Um Coletivo em Urano

No dia 8 de agosto, aconteceu a terceira sessão de cinema do Coletivo Prisma Gabi Weber deste ano. A primeira exibiu ‘Paris is Burning’ e a segunda exibiu ‘Bixa Travesty’. Na mais recente, trouxemos o documentário ‘BloodSisters: leather, dykes and sadomasochism’ de Michelle Handelman e lemos o texto ‘Prótese, mon amour’ de Paul B. Preciado. O filme, como o título sugere, documenta a comunidade lésbica sadomasoquista usuária de couro de São Franscisco; o texto, como o título não sugere, explora a criação e status político da identidade butch – lésbicas, em sua maioria, que performam masculinidade; algo como nossa caminhoneira ou (minha preferência) nossa fancha – sob uma ótica histórica e contrassexual da teoria do Preciado.

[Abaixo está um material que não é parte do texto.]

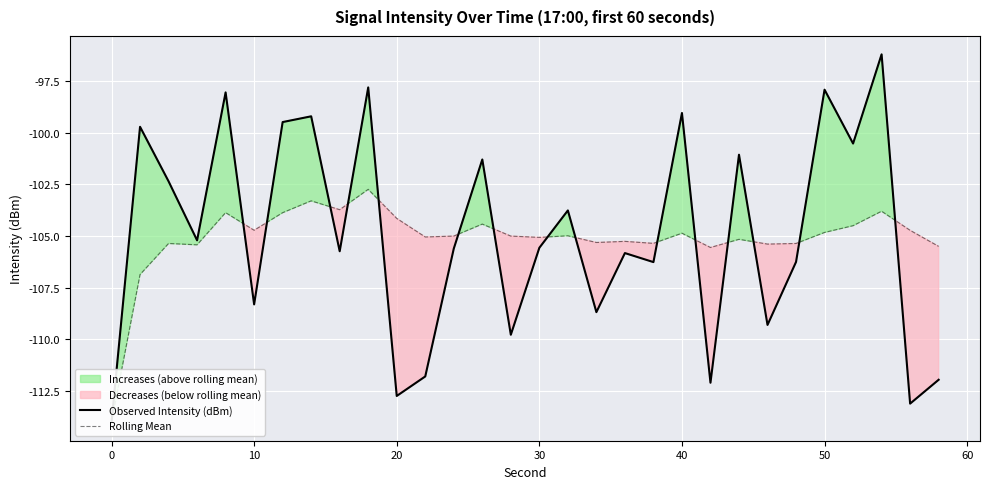

What is the difference between the maximum and minimum values in the Rolling Mean series?

11.3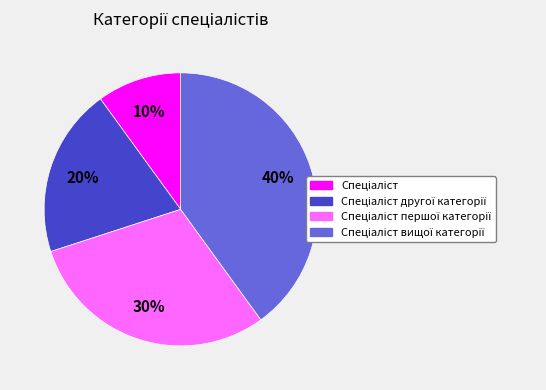

Is there any slice that represents more than half of the pie?

No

Não nego que tive grande influência na idealização deste evento, ‘BloodSisters’ é um dos meus filmes favoritos e, ultimamente, é impossível me encontrar sem a companhia de um livro do Preciado. Mas, eu nunca tive grandes pretensões de começar um grupo sadomasoquista no IFUSP ou de convencer alguém que eu sei algo sobre teoria queer. Acho que me vejo muito nas pessoas entrevistadas em “BloodSisters’ e nas palavras do Preciado; escrevi uma breve resenha do filme depois de reassisti-lo pela primeira vez que resume muito do que sinto em relação a este documentário:

Passei a primeira metade do filme com o “manifesto contrassexual” do Preciado em mente; ando pensando muito sobre a construção da identidade sexual e o que significa ter algum poder sobre ela. Quão perigoso é aceitar a identidade pré-definida? Quanto consentimento realmente existe em sexo em que ambas as partes fazem o que acham ser correto, que a única conversa quese tem é para dizer um “sim”, chamar de consentimento, e não falar mais? Não tem como negar que a identidade SM leather dyke trás consigo – intencionalmente ou não – novas questões para quem assume entender identidade sexual, gênero e patriarcado.

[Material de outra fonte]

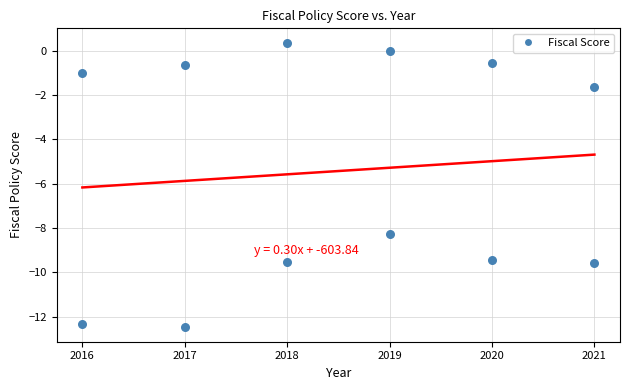

What is the average Y value?

-5.4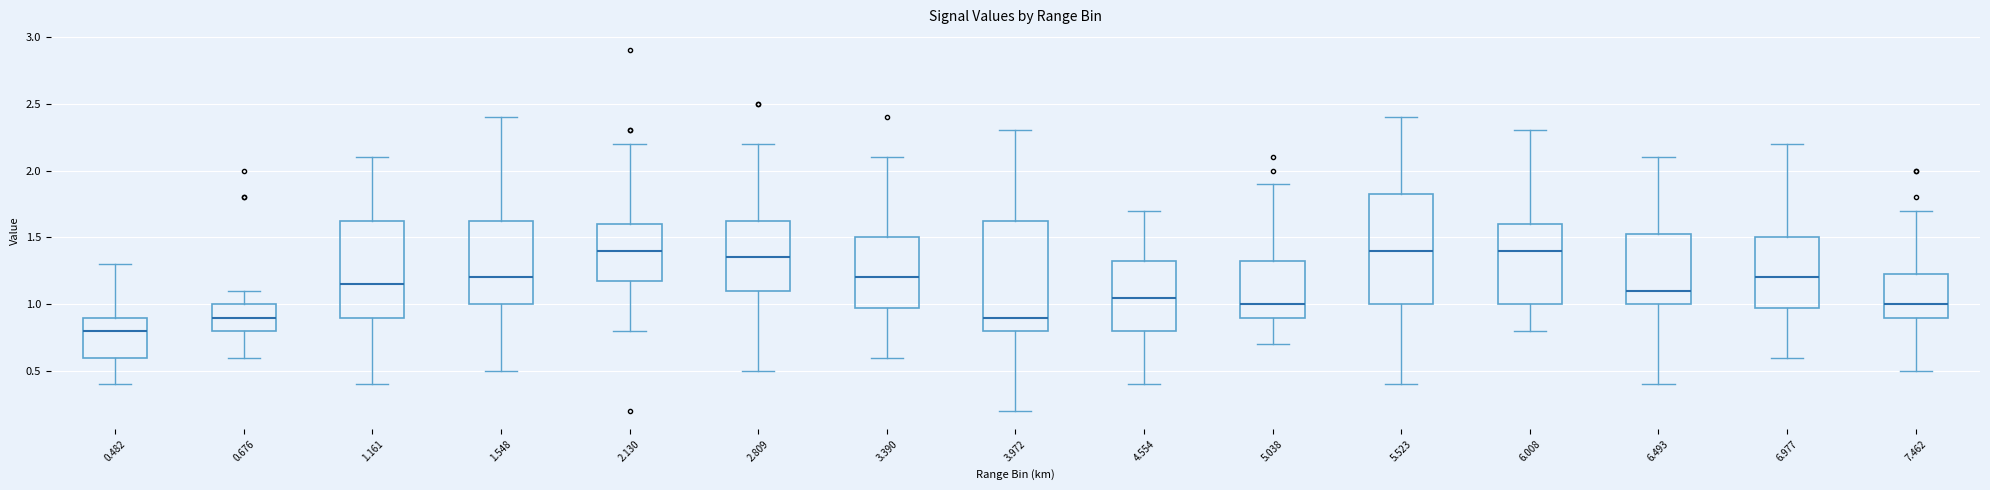

Reading left to right, transcribe this box plot: for each box, give where its median line is, the range the box spans, and where its two whiskers end, as read against the y-axis. The values are not printed on the chart, so give them approximately, as read against the axis.

0.482: median 0.80, box 0.60 to 0.90, whiskers 0.40 to 1.30
0.676: median 0.90, box 0.80 to 1.00, whiskers 0.60 to 1.10
1.161: median 1.15, box 0.90 to 1.65, whiskers 0.40 to 2.10
1.548: median 1.20, box 1.00 to 1.65, whiskers 0.50 to 2.40
2.130: median 1.40, box 1.20 to 1.60, whiskers 0.80 to 2.20
2.809: median 1.35, box 1.10 to 1.65, whiskers 0.50 to 2.20
3.390: median 1.20, box 1.00 to 1.50, whiskers 0.60 to 2.10
3.972: median 0.90, box 0.80 to 1.65, whiskers 0.20 to 2.30
4.554: median 1.05, box 0.80 to 1.35, whiskers 0.40 to 1.70
5.038: median 1.00, box 0.90 to 1.35, whiskers 0.70 to 1.90
5.523: median 1.40, box 1.00 to 1.85, whiskers 0.40 to 2.40
6.008: median 1.40, box 1.00 to 1.60, whiskers 0.80 to 2.30
6.493: median 1.10, box 1.00 to 1.55, whiskers 0.40 to 2.10
6.977: median 1.20, box 1.00 to 1.50, whiskers 0.60 to 2.20
7.462: median 1.00, box 0.90 to 1.25, whiskers 0.50 to 1.70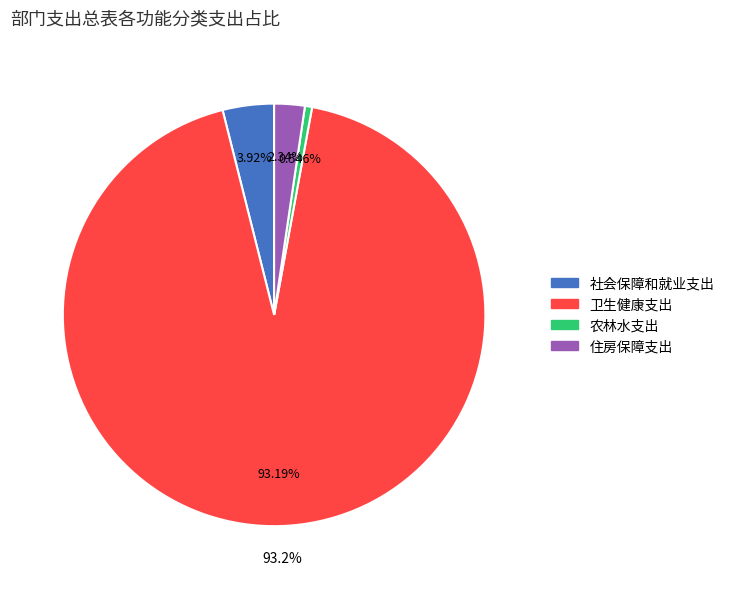

Do 社会保障和就业支出 and 住房保障支出 together represent more than half of the pie?

No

Entretanto, tal como na primeira vez que assisti, esse documentário pega no coração. O sentimento de pertencimento, de que existo. Nós, pessoas lgbt, carregamos um legado. não somos pessoas sem família, sem comunidade; teve alguém antes de nós. Pessoas que conformavam ainda menos do que nós conformamos, com identidades de gênero e identidades sexuais autenticamente suas. não tem como não sorrir, não se fascinar.”

Precisava trazê-los para o IFUSP – tanto o filme quanto o Preciado -, colocá-los à conversa; precisava que outras pessoas lgbts vissem eles, que validassem esse meu sentimento.

Quando se sonha com a USP no ensino médio, se pensa em muitas coisas. Eu ansiava por minha ideia de cidade universitária – uma junção de Legalmente Loira com American Pie -, pela ideia de estar cercada por um horizonte sem fim de conhecimento, fazer dezoito anos, sair do interior de São Paulo e por finalmente pertencer. Não se entende o conforto que existe em pertencer até enfim poder olhar para sua esquerda, para a sua direita e não se sentir diferente; quando se conversa sobre a vida e suas experiências e, não só se sentir ouvido. Se sentir igual. E, então, as experiências que lhe são contadas de volta expandem sua compreensão sobre as suas.

Após assistirmos o documentário e lermos o texto, entramos em regime de roda de conversa. Em regime de partilha de experiências. Em regime de opiniões-vivências. Novamente em regime de roda de conversa. Em regime de revolução. E, então, nós entramos em estado de coletivo. Um coletivo que nasceu sempre desse jeito, um coletivo sempre em trânsito; de pessoas que transam, de pessoas que amam; um coletivo que pode ser descrito por labels mas que deles se liberta quando junto, um coletivo que é sujo e anti-higiénico.

Desde que me mudei para São Paulo, senti muita falta de ser pertencente a uma comunidade queer – uma comunidade para além de meus amigos – e, nesse Cinema e Debate, me veio à esperança: uma Comunidade queer no ifusp é possível. Que possamos discutir e entender juntos o que é ser e que, então, com a convivência eu possa construir minha identidade na imagem da de vocês.

Sobre o autor: Triz é estudante do bacharelado e membro do Coletivo Prisma GW.